El museo de esta historia abarca el mundo entero, sus piezas son secretos de ámbar, pequeños objetos que doce amigos distribuyen por el mundo, dispuestos solo para aquellos de ojos atentos y rápidos. Es un museo itinerante, dentro de una novela que también es un museo itinerante; se experimenta en su interior una fascinante aventura intelectual, se está en muchos lugares del mundo, en diferentes épocas y en doce vidas, con tal intensidad que por momentos es necesario alejar el libro y preguntarse por el extraño artefacto que se sostiene en las manos, capaz de contener un universo único que se revela en diferentes textos que dialogan durante toda la novela: el ensayo, la poesía, el diario, la carta, la fotografía.
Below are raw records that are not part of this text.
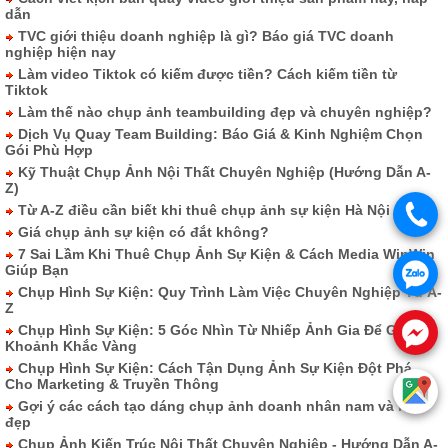
dẫn
TVC giới thiệu doanh nghiệp là gì? Báo giá TVC doanh
nghiệp hiện nay
Làm video Tiktok có kiếm được tiền? Cách kiếm tiền từ
Tiktok
Làm thế nào chụp ảnh teambuilding đẹp và chuyên nghiệp?
Dịch Vụ Quay Team Building: Báo Giá & Kinh Nghiệm Chọn
Gói Phù Hợp
Kỹ Thuật Chụp Ảnh Nội Thất Chuyên Nghiệp (Hướng Dẫn A-
Z)
Từ A-Z điều cần biết khi thuê chụp ảnh sự kiện Hà Nội
Giá chụp ảnh sự kiện có đắt không?
7 Sai Lầm Khi Thuê Chụp Ảnh Sự Kiện & Cách Media WinWin
Giúp Bạn
Chụp Hình Sự Kiện: Quy Trình Làm Việc Chuyên Nghiệp Từ A-
Z
Chụp Hình Sự Kiện: 5 Góc Nhìn Từ Nhiếp Ảnh Gia Để Ghi Lại
Khoảnh Khắc Vàng
Chụp Hình Sự Kiện: Cách Tận Dụng Ảnh Sự Kiện Đột Phá
Cho Marketing & Truyền Thông
Gợi ý các cách tạo dáng chụp ảnh doanh nhân nam và nữ
đẹp
Chụp Ảnh Kiến Trúc Nội Thất Chuyên Nghiệp - Hướng Dẫn A-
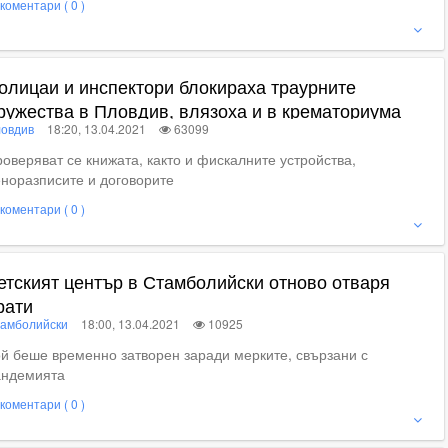
коментари ( 0 )
ижте пълното съдържание
олицаи и инспектори блокираха траурните
ружества в Пловдив, влязоха и в крематориума
овдив
18:20, 13.04.2021
63099
оверяват се книжата, както и фискалните устройства,
норазписите и договорите
коментари ( 0 )
ие
етският център в Стамболийски отново отваря
рати
амболийски
18:00, 13.04.2021
10925
й беше временно затворен заради мерките, свързани с
андемията
коментари ( 0 )
ие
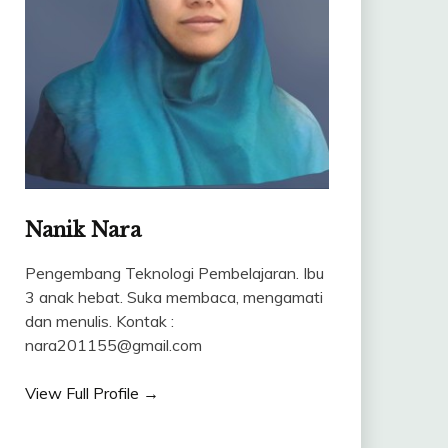
Nanik Nara
Pengembang Teknologi Pembelajaran. Ibu
3 anak hebat. Suka membaca, mengamati
dan menulis. Kontak :
nara201155@gmail.com
View Full Profile →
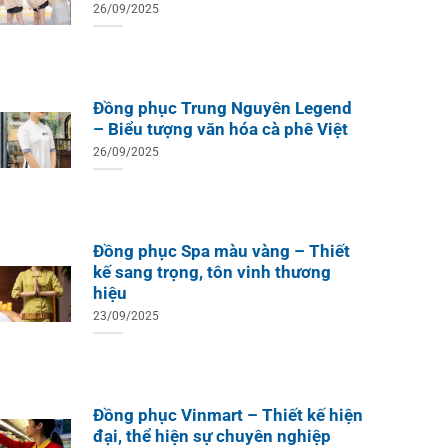
26/09/2025
Đồng phục Trung Nguyên Legend
– Biểu tượng văn hóa cà phê Việt
26/09/2025
Đồng phục Spa màu vàng – Thiết
kế sang trọng, tôn vinh thương
hiệu
23/09/2025
Đồng phục Vinmart – Thiết kế hiện
đại, thể hiện sự chuyên nghiệp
La señorita Shaff, historiadora del arte y curadora, se ha propuesto combatir a la oscura Orden de los caballeros del ámbar que ha hecho del arte un feudo, burlándose de su arrogancia y su avaricia, alterando la geometría tradicional del museo para contraponer a la quietud, a la inmortalidad y a la romería turística el azar, el destino y la experiencia. Para ello emprende una misión en la que reúne a doce amigos que viven en diferentes ciudades del mundo y que tienen diversos talentos y oficios en el arte. Serán retratados juntos en el palacio de Versalles por quien sea, quizá, el más entrañable de los viajeros de esta historia, Ryukichi, muchacho, vagabundo y fotógrafo fugaz. La fotografía de los doce está en la tapa del libro, a la que volvemos durante toda la lectura para ir reconociendo el rostro de las vidas que se nos narran y para constatar el semblante —el aura— de los viajeros en esa tarde de la primera avanzada del museo itinerante.
Irán dejando al azar, en lugares inauditos, pero a la vista de todos entre París, Cartagena, Ciudad de México, Buenos Aires y otras ciudades piezas de una colección de objetos de ámbar que pertenecieron a una emperatriz rusa del siglo XIX, conformando así el museo, en el despliegue del rumbo incierto que toman los objetos cuando hacen parte de la vida y del mundo, aceptando el movimiento y el cambio como condición de existir (“como ese grano de arena repetido en el desierto, estamos en todas partes”) y conscientes de que cada objeto guarda una historia y hace parte del guion de la vida de alguien, o de muchos. Los objetos y en este caso las piezas de arte no pueden ser propiedad de nadie: “su único dueño es la suerte”.
A la historia la sostiene un entramado simbólico y ritual poderoso, una filosofía del arte, una ética de la intuición y una teoría del tiempo que, imaginamos, el autor tejió por años, con la paciencia y el cuidado de un narrador artesano, filósofo y lector voraz; un tanto erudito y cínico, y otro tanto sencillo y enternecedor. Minucioso en el retrato de los doce protagonistas y de sus devenires existenciales, los conocemos no solo en la singularidad de sus biografías extraordinarias, también en el sentido que le dan a su experiencia vital y a su relación con el arte. La misión que les propone la señorita Shaff y que realizan con exactitud será documentada por ella en cartas, escritos e imágenes en un gesto de memoria y de provocación para el lector. Nos recuerda la potencia de existir y la fugacidad de la vida, la persistencia en ella y en lo indeterminado de nuestra condición: “Los jugadores se miran desconcertados. La suerte se está burlando de ellos. Saben que el azar decide cada uno de sus movimientos. Que obedecen a un destino impredecible. Pero nunca imaginaron que la geometría del juego se fuera a desordenar contradiciendo las reglas con un jugador sorpresa”.